Let’s be frank, at this time of year gardens are not terribly exciting or photogenic, but having documented our work through the summer I want to keep track of what we are doing even as we enter into autumn and the season of bare beds and dormant growth.

In September we cleared out the spent summer crops from our window boxes and pots and started thinking ahead to winter growing. Although I’m not an experienced vegetable grower, Theo is so enthusiastic about growing food to eat that I want to try and keep up the momentum. So out went the beans and in came some seeds for early-producing peas and Lambs Lettuce, along with some seedlings for brocolli


The Lambs Lettuce has gone in our window boxes (which in case you missed it, we use because they are high enough to be rabbit proof!) under some plastic covers which I found in the depths of the shed. The first tentative growth has just started to poke its head above the soil, 10 days after we planted them.

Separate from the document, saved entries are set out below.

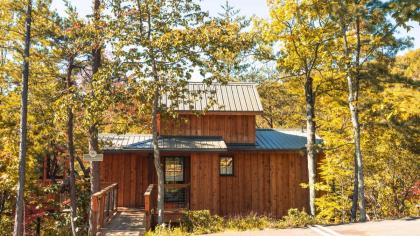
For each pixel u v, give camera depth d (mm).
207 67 14172
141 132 21672
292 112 35188
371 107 15219
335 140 17703
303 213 12383
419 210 19250
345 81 18047
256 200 19203
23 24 16641
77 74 19094
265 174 19422
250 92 20625
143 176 18859
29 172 18016
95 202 11711
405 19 13742
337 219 19438
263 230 10867
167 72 14086
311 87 18328
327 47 16953
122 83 14367
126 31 13812
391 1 14094
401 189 18797
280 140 20656
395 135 16047
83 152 21328
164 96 19469
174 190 18500
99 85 13695
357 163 15789
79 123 17547
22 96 16172
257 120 38188
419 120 14555
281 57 17734
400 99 14820
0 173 17531
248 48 14820
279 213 19203
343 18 14719
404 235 9164
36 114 18219
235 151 19094
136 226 13695
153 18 14492
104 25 14648
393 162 17969
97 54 16906
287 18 16547
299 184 19453
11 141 18000
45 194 18719
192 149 17547
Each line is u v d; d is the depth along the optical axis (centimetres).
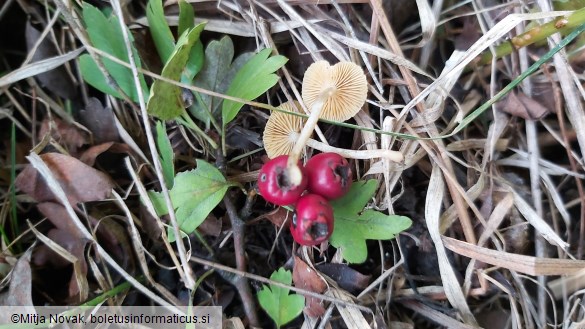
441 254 10
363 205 10
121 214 11
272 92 11
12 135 11
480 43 10
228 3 11
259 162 11
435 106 10
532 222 10
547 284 10
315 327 10
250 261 11
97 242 10
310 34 11
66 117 12
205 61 11
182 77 11
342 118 10
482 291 10
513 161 11
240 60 11
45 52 12
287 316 10
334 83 10
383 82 11
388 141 10
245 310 10
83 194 10
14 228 11
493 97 10
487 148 11
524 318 10
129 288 11
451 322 10
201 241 11
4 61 12
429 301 10
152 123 11
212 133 11
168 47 11
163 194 10
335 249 11
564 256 11
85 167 10
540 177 11
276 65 10
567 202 11
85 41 10
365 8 11
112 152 11
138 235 10
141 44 11
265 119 11
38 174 10
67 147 11
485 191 11
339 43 11
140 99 9
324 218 8
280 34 11
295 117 10
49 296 11
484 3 11
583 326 10
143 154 11
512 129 11
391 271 10
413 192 11
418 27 12
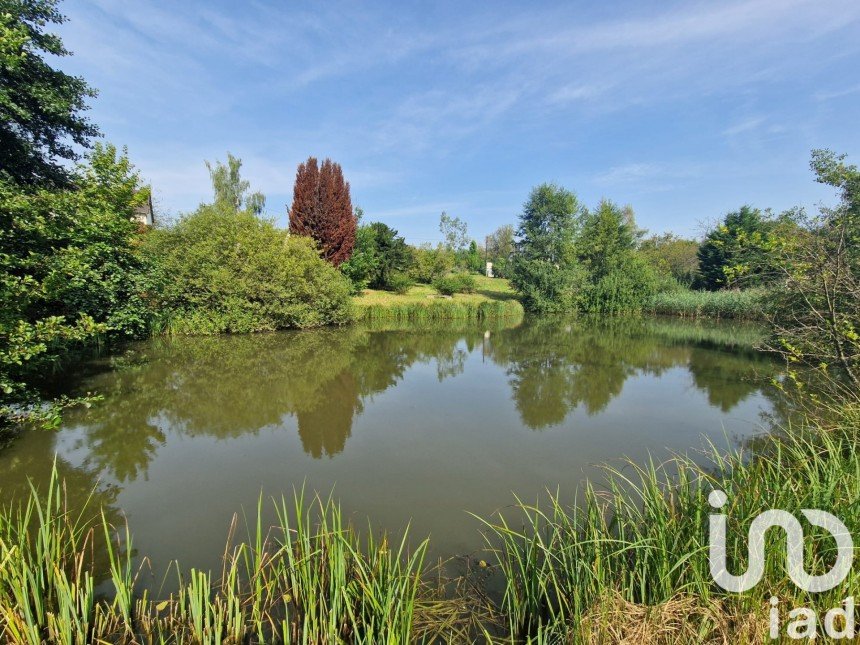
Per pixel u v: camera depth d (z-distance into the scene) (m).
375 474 5.24
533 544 2.97
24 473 5.10
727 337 17.97
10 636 2.43
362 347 14.75
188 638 2.63
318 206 26.38
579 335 18.83
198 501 4.54
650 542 2.89
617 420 7.32
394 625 2.37
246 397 8.43
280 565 2.93
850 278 5.40
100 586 3.19
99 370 10.09
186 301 16.58
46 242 6.54
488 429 6.88
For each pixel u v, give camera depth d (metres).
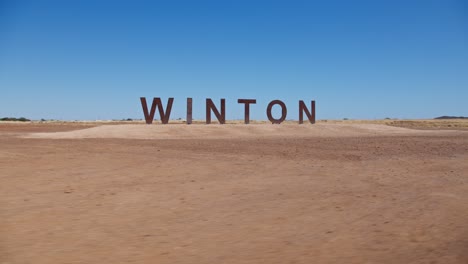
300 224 8.63
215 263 6.34
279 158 21.89
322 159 21.59
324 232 8.02
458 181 14.24
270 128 52.59
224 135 46.53
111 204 10.45
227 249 7.01
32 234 7.79
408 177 15.25
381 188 12.90
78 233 7.90
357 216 9.28
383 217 9.16
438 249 6.85
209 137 43.66
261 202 10.80
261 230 8.19
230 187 12.99
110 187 12.79
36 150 24.03
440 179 14.73
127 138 39.94
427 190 12.48
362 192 12.23
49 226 8.36
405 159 21.70
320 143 34.62
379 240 7.44
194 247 7.11
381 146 31.42
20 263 6.28
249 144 32.56
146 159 20.41
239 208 10.11
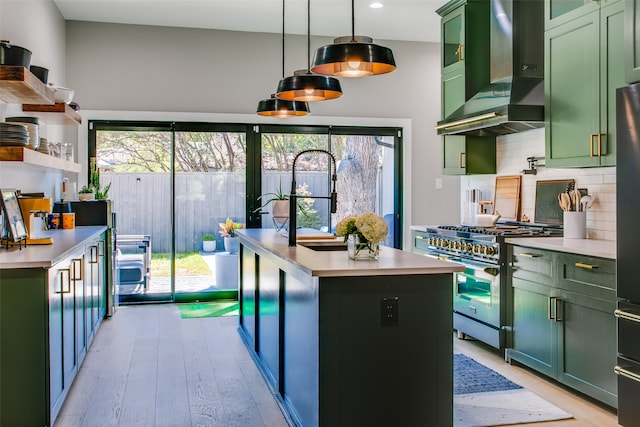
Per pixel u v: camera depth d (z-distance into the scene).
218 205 6.57
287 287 3.31
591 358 3.34
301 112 4.44
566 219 4.10
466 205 5.90
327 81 3.51
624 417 2.97
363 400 2.69
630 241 2.90
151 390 3.61
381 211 6.95
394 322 2.73
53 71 5.49
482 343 4.79
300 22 6.15
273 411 3.29
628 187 2.91
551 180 4.63
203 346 4.66
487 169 5.41
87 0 5.45
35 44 4.81
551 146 4.08
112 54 6.17
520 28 4.74
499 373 3.96
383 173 6.94
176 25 6.25
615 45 3.47
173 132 6.41
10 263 2.72
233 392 3.59
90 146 6.20
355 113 6.78
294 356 3.12
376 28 6.38
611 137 3.52
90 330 4.34
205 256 6.57
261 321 4.14
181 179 6.48
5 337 2.76
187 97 6.34
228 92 6.44
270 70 6.53
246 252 4.84
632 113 2.88
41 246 3.44
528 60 4.76
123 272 6.41
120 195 6.36
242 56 6.46
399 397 2.74
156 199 6.45
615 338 3.16
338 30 6.46
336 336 2.65
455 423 3.10
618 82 3.45
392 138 6.96
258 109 4.45
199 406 3.35
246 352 4.49
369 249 2.93
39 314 2.79
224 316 5.79
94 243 4.58
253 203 6.62
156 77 6.27
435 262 2.86
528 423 3.12
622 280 2.96
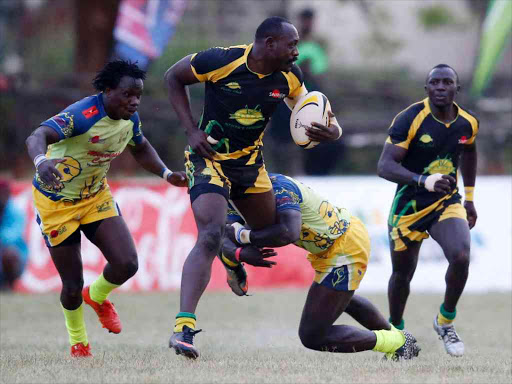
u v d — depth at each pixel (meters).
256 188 20.89
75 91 63.75
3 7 94.81
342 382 17.44
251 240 20.80
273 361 21.64
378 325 23.30
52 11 98.38
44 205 22.61
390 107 79.75
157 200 52.06
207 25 99.81
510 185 54.66
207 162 20.78
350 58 105.88
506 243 53.91
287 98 21.81
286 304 42.69
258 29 20.25
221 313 38.91
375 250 52.59
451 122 26.73
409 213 26.59
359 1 107.12
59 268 22.92
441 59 109.75
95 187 23.00
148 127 72.25
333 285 21.59
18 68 85.50
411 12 110.75
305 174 65.75
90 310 40.69
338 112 76.62
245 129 20.69
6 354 23.16
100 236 23.05
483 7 99.81
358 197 53.53
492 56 78.19
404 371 19.53
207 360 21.66
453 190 26.83
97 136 22.00
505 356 24.67
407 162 27.25
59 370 18.95
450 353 25.39
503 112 75.88
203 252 19.75
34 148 20.33
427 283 52.47
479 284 53.09
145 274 50.84
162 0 63.44
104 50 71.00
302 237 21.38
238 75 20.34
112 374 18.17
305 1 106.56
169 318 36.69
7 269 49.66
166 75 21.06
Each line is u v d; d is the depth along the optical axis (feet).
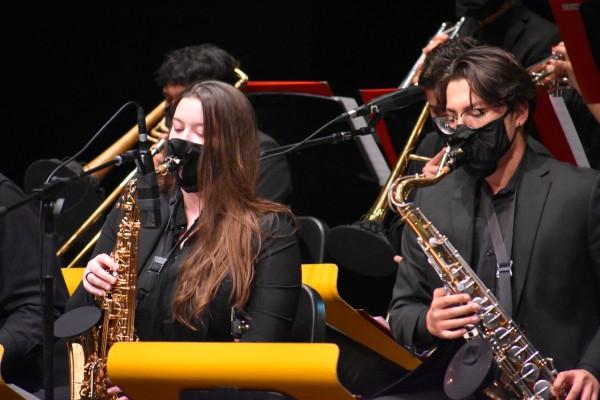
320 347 33.04
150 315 41.11
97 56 83.05
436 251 42.50
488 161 41.37
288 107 64.54
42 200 36.55
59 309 45.09
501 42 64.18
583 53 44.83
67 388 45.11
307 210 67.41
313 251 52.80
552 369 40.73
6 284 44.60
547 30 63.72
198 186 41.27
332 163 65.05
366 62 82.38
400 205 43.39
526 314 41.27
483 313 40.73
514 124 41.93
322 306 41.81
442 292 40.52
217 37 82.38
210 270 40.34
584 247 41.19
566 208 41.32
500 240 41.81
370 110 43.57
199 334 40.32
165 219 42.52
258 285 40.60
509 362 41.04
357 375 46.93
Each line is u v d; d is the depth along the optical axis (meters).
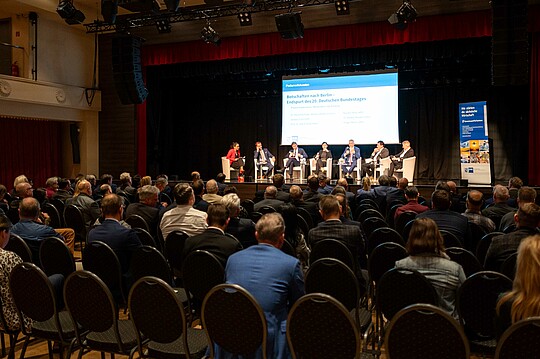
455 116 12.91
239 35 11.99
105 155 13.92
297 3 9.99
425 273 2.86
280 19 9.21
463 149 11.20
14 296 3.01
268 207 5.41
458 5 10.22
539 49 10.23
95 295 2.77
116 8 8.99
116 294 3.65
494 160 12.39
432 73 12.77
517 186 7.02
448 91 12.95
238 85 14.84
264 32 11.77
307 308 2.34
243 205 6.79
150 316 2.68
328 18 11.23
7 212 6.17
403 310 2.18
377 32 10.88
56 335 3.05
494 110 12.41
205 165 15.45
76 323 2.91
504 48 7.51
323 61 12.04
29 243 4.16
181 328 2.65
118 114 13.70
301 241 4.80
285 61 12.38
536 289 1.99
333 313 2.31
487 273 2.77
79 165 13.91
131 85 9.75
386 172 11.87
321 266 3.16
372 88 12.77
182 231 4.32
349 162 12.36
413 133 13.33
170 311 2.63
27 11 12.09
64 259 3.74
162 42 12.73
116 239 3.78
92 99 13.68
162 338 2.71
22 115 12.06
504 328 2.12
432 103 13.14
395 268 2.83
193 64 13.21
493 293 2.78
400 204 6.59
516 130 12.20
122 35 9.69
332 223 3.97
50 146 13.65
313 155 14.12
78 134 13.79
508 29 7.46
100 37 13.84
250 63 12.68
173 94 15.21
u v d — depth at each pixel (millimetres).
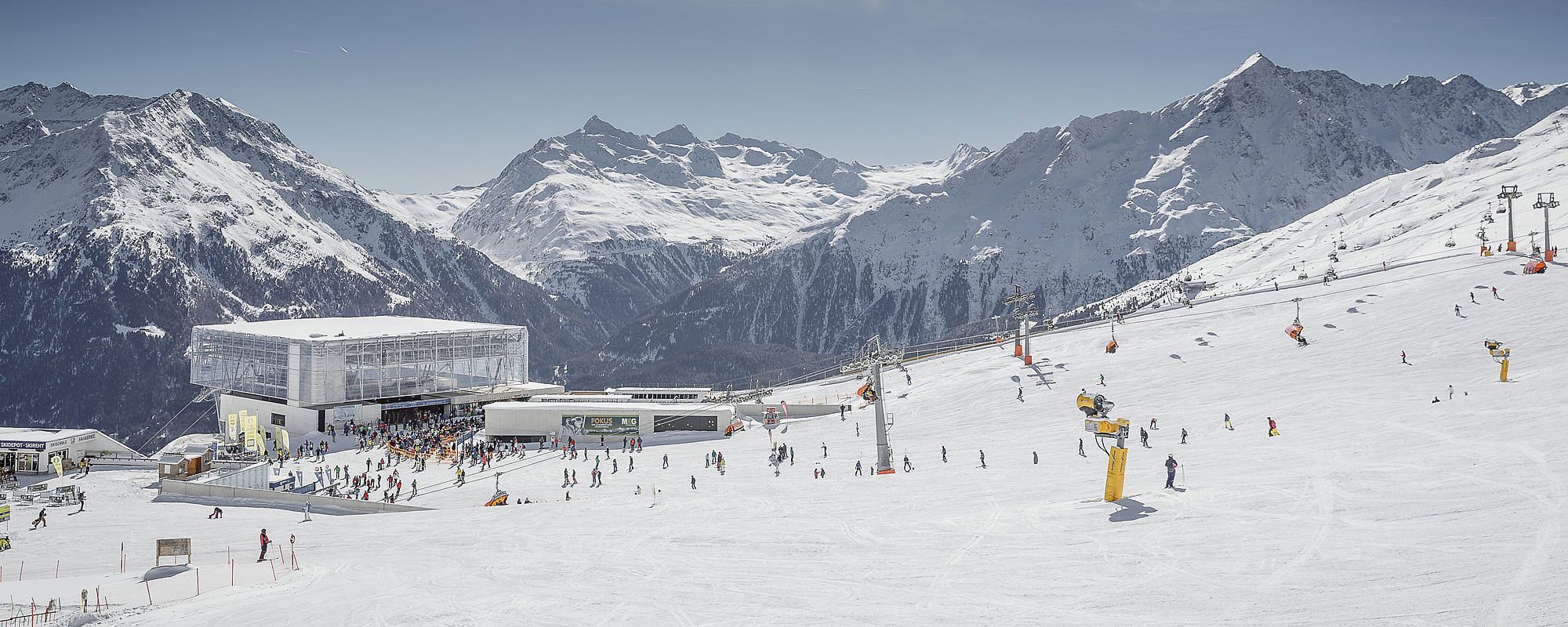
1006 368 126562
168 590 40719
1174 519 39281
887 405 114812
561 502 73312
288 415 131750
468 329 147000
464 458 98000
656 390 132125
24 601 39594
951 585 32656
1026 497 52062
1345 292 138000
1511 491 37625
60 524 67375
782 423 111250
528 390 141250
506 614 33000
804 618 29797
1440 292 123750
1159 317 147375
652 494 73125
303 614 34594
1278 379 96562
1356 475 44656
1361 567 29438
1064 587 30875
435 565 45281
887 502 55719
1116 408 94812
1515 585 25734
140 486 84812
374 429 119562
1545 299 110438
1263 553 32438
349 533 59594
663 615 31500
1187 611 27031
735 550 43094
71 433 98062
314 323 159500
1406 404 73625
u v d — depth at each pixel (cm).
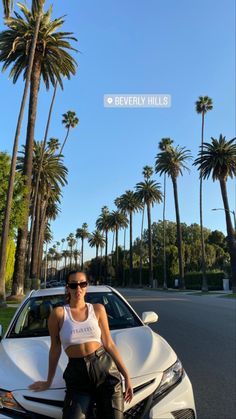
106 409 333
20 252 3103
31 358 413
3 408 365
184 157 7275
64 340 345
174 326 1447
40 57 3173
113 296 579
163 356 413
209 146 5759
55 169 5397
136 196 9075
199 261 11444
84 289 367
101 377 336
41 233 6209
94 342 346
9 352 436
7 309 2209
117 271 11662
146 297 3688
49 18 3178
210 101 6475
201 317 1764
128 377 354
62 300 559
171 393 383
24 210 3111
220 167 5597
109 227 12212
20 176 3100
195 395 643
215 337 1190
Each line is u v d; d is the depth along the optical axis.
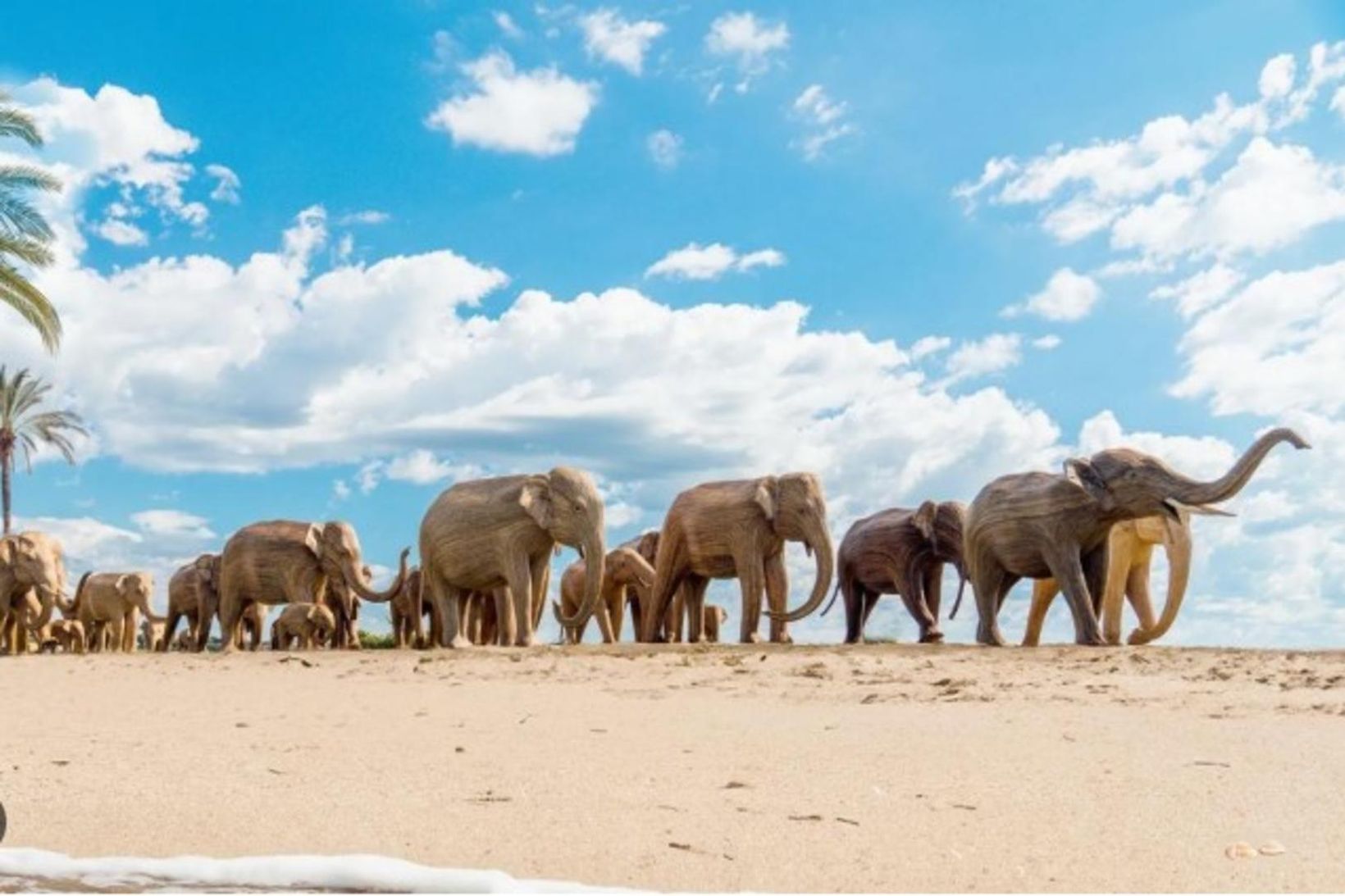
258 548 23.91
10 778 7.33
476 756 8.02
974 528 19.42
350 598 23.98
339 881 5.07
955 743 8.20
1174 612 20.84
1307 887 4.70
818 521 21.98
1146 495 17.83
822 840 5.54
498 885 4.91
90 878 5.18
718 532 22.44
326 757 8.09
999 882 4.86
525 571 19.69
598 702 11.37
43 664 19.31
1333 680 11.84
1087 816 5.89
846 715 9.95
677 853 5.37
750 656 16.31
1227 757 7.39
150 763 7.89
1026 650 16.66
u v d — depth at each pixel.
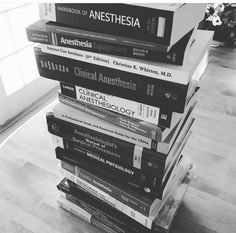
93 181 0.93
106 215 0.99
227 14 2.38
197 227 1.08
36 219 1.12
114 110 0.74
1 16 1.57
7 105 1.69
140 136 0.74
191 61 0.60
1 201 1.19
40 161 1.38
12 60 1.70
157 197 0.82
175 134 0.76
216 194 1.21
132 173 0.81
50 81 1.98
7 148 1.46
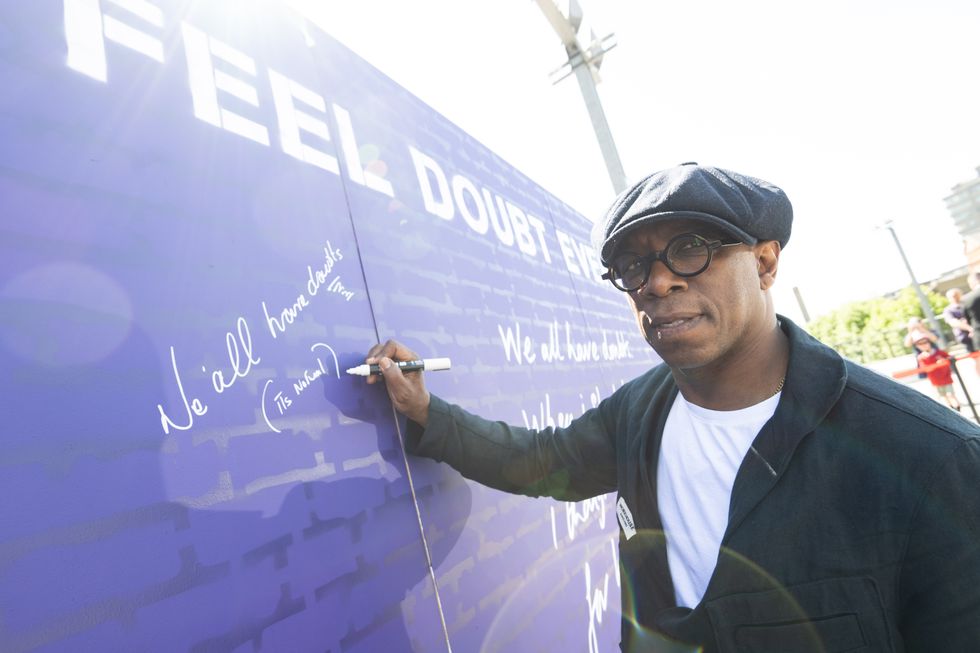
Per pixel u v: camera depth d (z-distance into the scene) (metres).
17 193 0.71
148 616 0.71
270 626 0.85
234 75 1.14
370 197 1.50
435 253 1.75
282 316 1.06
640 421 1.15
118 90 0.88
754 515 0.85
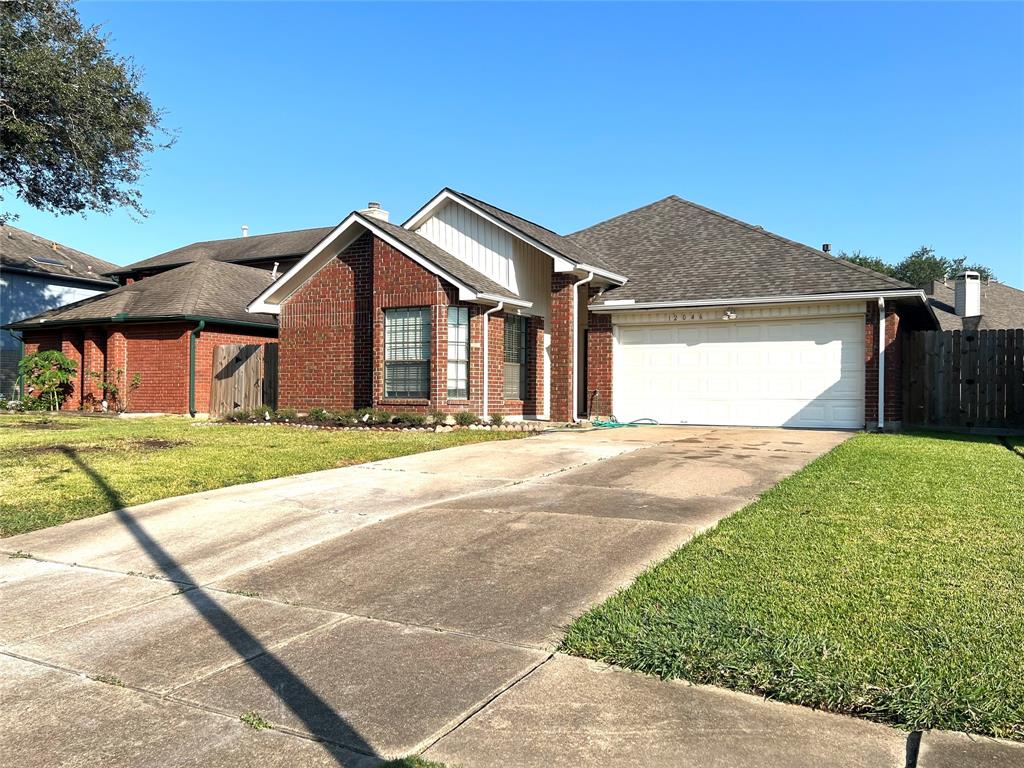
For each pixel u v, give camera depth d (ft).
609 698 11.43
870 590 14.67
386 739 10.46
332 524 22.25
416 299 48.60
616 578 16.55
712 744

Our pea seeds have been planted under plastic bottle cloches and haven’t done anything yet, although we aren’t expecting to be able to eat them till about March…


On our last garden centre trip, Theo also spotted some brocolli seedlings which apparently will be good to eat in 5 weeks. We are about 10 days in and they look almost exactly the same as when we brought them home, so although Theo is enthusiastically counting down till when he can eat them, I’m not feeling terribly hopeful.


One summer crop which has taken its time to produce, but I think is just about ready finally are our snack cucumbers. Another Theo spot, these are teeny tiny cucumbers which you are supposed to eat whole. Having not grown them before I really have no idea quite how small they are supposed to be when you harvest them, but this is them today…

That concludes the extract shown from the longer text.